TDBC – Badan Pusat Statistik (BPS) melaporkan bahwa inflasi tahunan Indonesia pada Januari 2025 tercatat sebesar 0,76 persen (year-on-year/yoy). Hal ini berarti terjadi peningkatan Indeks Harga Konsumen (IHK) dari 105,19 pada Januari 2024 menjadi 105,99 pada Januari 2025.
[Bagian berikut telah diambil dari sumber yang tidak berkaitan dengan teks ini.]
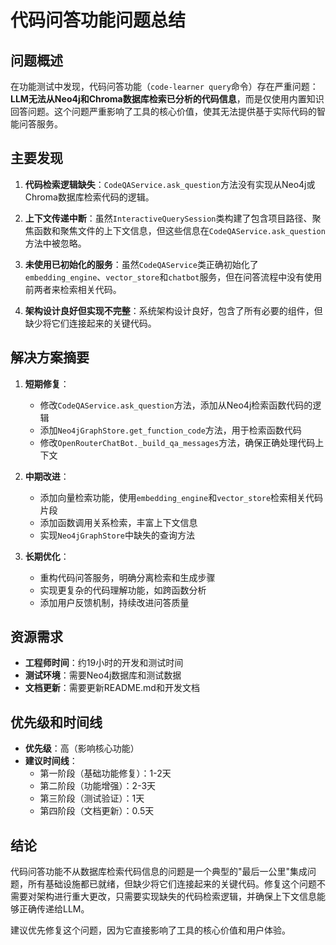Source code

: # 代码问答功能问题总结

## 问题概述

在功能测试中发现，代码问答功能（`code-learner query`命令）存在严重问题：**LLM无法从Neo4j和Chroma数据库检索已分析的代码信息**，而是仅使用内置知识回答问题。这个问题严重影响了工具的核心价值，使其无法提供基于实际代码的智能问答服务。

## 主要发现

1. **代码检索逻辑缺失**：`CodeQAService.ask_question`方法没有实现从Neo4j或Chroma数据库检索代码的逻辑。

2. **上下文传递中断**：虽然`InteractiveQuerySession`类构建了包含项目路径、聚焦函数和聚焦文件的上下文信息，但这些信息在`CodeQAService.ask_question`方法中被忽略。

3. **未使用已初始化的服务**：虽然`CodeQAService`类正确初始化了`embedding_engine`、`vector_store`和`chatbot`服务，但在问答流程中没有使用前两者来检索相关代码。

4. **架构设计良好但实现不完整**：系统架构设计良好，包含了所有必要的组件，但缺少将它们连接起来的关键代码。

## 解决方案摘要

1. **短期修复**：
   - 修改`CodeQAService.ask_question`方法，添加从Neo4j检索函数代码的逻辑
   - 添加`Neo4jGraphStore.get_function_code`方法，用于检索函数代码
   - 修改`OpenRouterChatBot._build_qa_messages`方法，确保正确处理代码上下文

2. **中期改进**：
   - 添加向量检索功能，使用`embedding_engine`和`vector_store`检索相关代码片段
   - 添加函数调用关系检索，丰富上下文信息
   - 实现`Neo4jGraphStore`中缺失的查询方法

3. **长期优化**：
   - 重构代码问答服务，明确分离检索和生成步骤
   - 实现更复杂的代码理解功能，如跨函数分析
   - 添加用户反馈机制，持续改进问答质量

## 资源需求

- **工程师时间**：约19小时的开发和测试时间
- **测试环境**：需要Neo4j数据库和测试数据
- **文档更新**：需要更新README.md和开发文档

## 优先级和时间线

- **优先级**：高（影响核心功能）
- **建议时间线**：
  - 第一阶段（基础功能修复）：1-2天
  - 第二阶段（功能增强）：2-3天
  - 第三阶段（测试验证）：1天
  - 第四阶段（文档更新）：0.5天

## 结论

代码问答功能不从数据库检索代码信息的问题是一个典型的"最后一公里"集成问题，所有基础设施都已就绪，但缺少将它们连接起来的关键代码。修复这个问题不需要对架构进行重大更改，只需要实现缺失的代码检索逻辑，并确保上下文信息能够正确传递给LLM。

建议优先修复这个问题，因为它直接影响了工具的核心价值和用户体验。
Dalam konferensi pers yang diselenggarakan di Jakarta pada Senin, Plt Kepala BPS Amalia Adininggar Widyasanti menjelaskan bahwa inflasi tahunan utama pada bulan Januari 2025 didorong oleh kelompok makanan, minuman, dan tembakau, yang mengalami laju inflasi sebesar 3,69 persen. Kelompok ini memberikan andil terbesar terhadap inflasi dengan kontribusi sebesar 1,07 persen.
Inflasi Tertinggi pada Komoditas Minyak Goreng dan Sigaret
Beberapa komoditas dalam kelompok makanan, minuman, dan tembakau turut menyumbang inflasi terbesar. Minyak goreng menjadi salah satu komoditas dengan andil inflasi terbesar, memberikan kontribusi sebesar 0,14 persen. Selain itu, sigaret keretek mesin turut memberikan andil signifikan dengan kontribusi sebesar 0,12 persen. Komoditas lain yang juga berperan dalam inflasi adalah cabai rawit, kopi bubuk, dan beras.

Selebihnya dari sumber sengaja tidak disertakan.